_EXERCISE AIM_. Nothing but the lines from the one containing "- diagnosis: rhabdomyosarcoma;" through the end of the data should be output, each reproduced exactly.

_DATA SHOWN_.
::::::::::
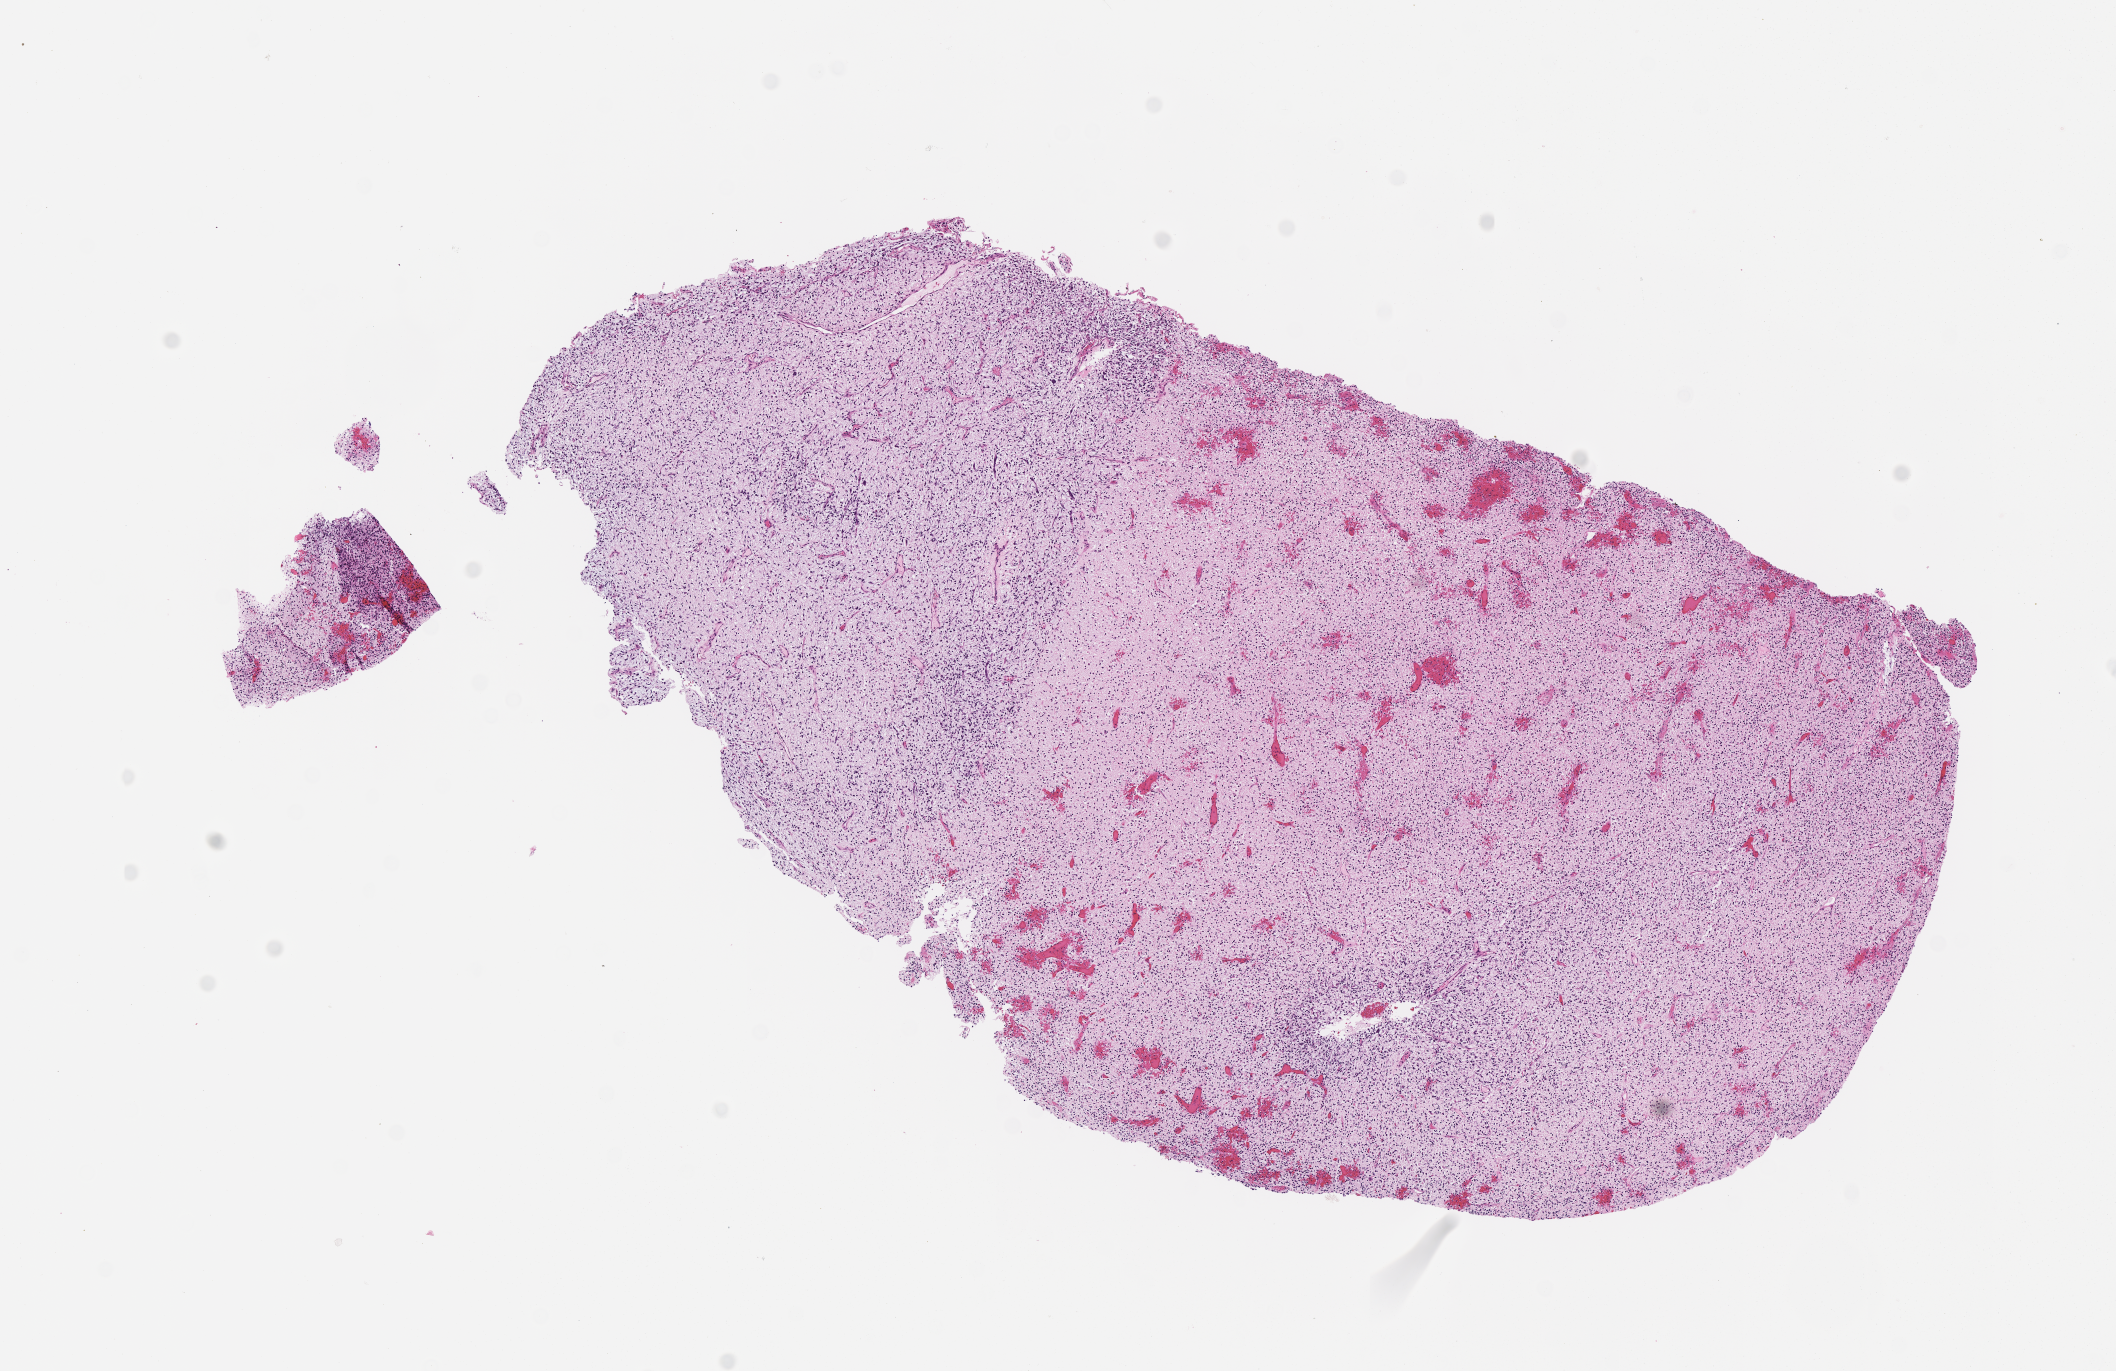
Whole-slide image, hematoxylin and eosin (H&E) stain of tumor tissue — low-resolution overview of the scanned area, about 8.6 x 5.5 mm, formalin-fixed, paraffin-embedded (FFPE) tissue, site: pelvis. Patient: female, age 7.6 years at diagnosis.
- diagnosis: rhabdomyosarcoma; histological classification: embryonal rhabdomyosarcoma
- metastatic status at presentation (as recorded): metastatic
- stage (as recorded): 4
::::::::::
_EXPECTED ANSWER_.
- diagnosis: rhabdomyosarcoma; histological classification: embryonal rhabdomyosarcoma
- metastatic status at presentation (as recorded): metastatic
- stage (as recorded): 4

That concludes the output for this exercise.